センセイの時はいずれも無償で、見返りは、なし。「倫理」を学生諸君に講義しているセンセイとしては猛烈に反省すべき過去なのですが、「ノート屋」って、それを商売──最近は「ビジネスモデル」と称する──にしたものなんですね。
ところが、この「講義ノート屋」、報道にもあるように、最近は激減しているのだそうです。
良くも悪くも学生は授業に出席する──理解しているかどうかは、別──ようになったし、しかも講義ノートの内容の劣化しているとのこと。会議を無事に終えて、みんなで地下鉄の駅に向かって歩いている時、「あれが、その...」というお店を教えていただきました!!

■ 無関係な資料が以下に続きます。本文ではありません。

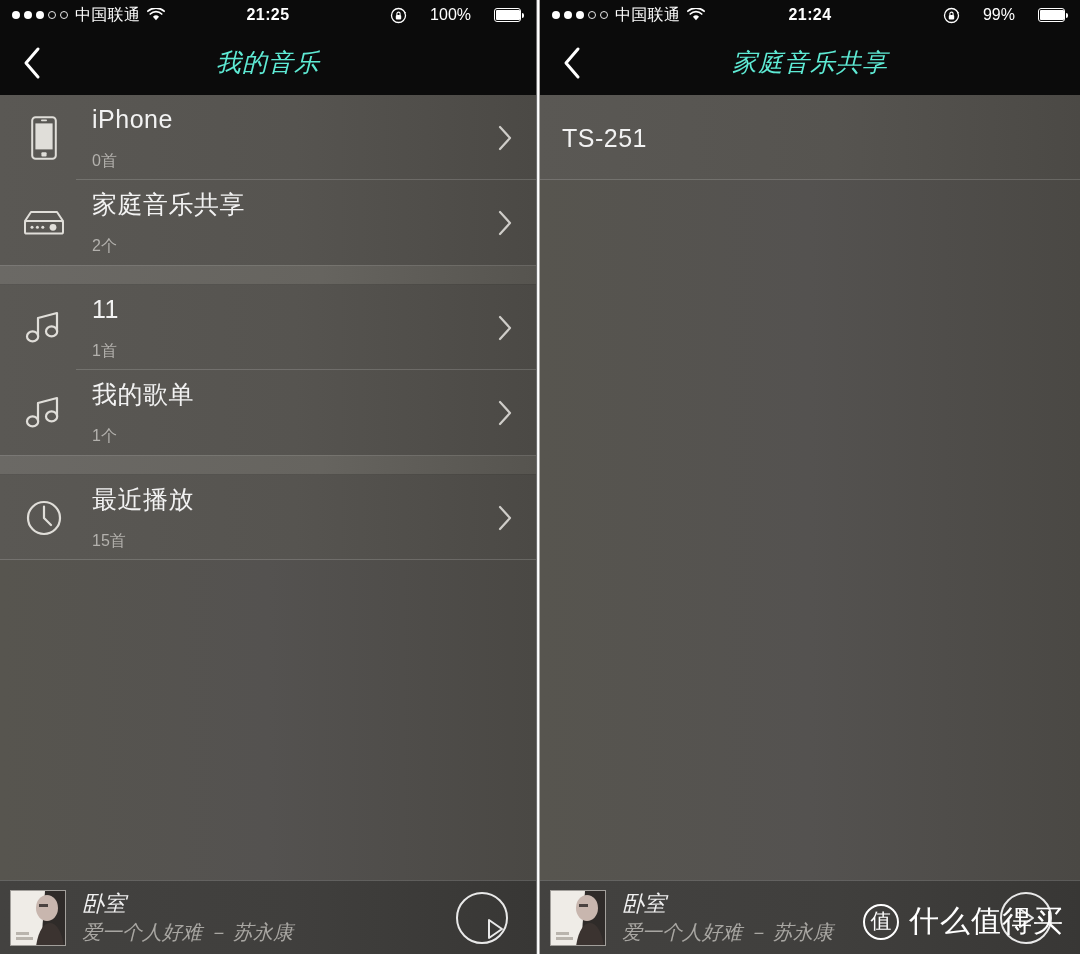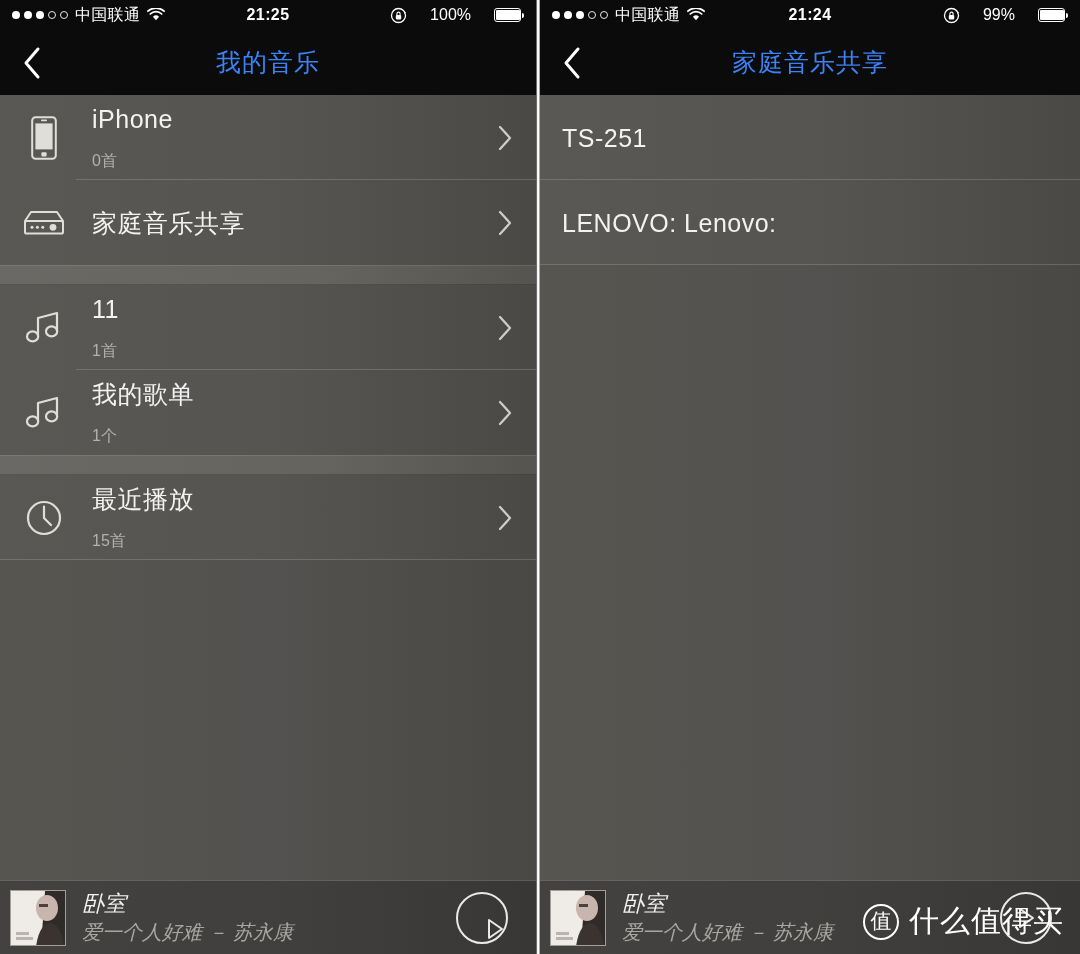--- a/index.html
+++ b/index.html
@@ -71,8 +71,9 @@
   }
   .nav-title {
     position:absolute; left:0; right:0; text-align:center;
-    color:#3b82f6; font-size:25px; letter-spacing:1px;
+    color:#5eead4; font-size:25px; letter-spacing:1px;
     pointer-events:none;
+    font-style:italic;
   }
   .section { background:linear-gradient(to right,#5a5854 0%,#565450 55%,#4b4945 100%); }
   .row {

西村センセイ、初めて見ました。良くも悪くも、昔風の、大学へは行かないけど、その門前町の麻雀店で人生の奥義を真剣に学習していたような、そんな古いタイプの学生が、ちょっと人目を気にしながら腰を下げつつ、この店の暖簾(のれん)をくぐっていたんでしょうねぇ。
意外に思われるかもしれませんが、かつての学生諸君は、表面的にはとても屈折した様態で、しかしよく考えると「お金に換算する」というとてもストレートな形で、人類の知的営為(えいい)に対する畏敬の念を、このお店で「形」に換えていたように思えます。
皆さんは、どうお考えでしょう。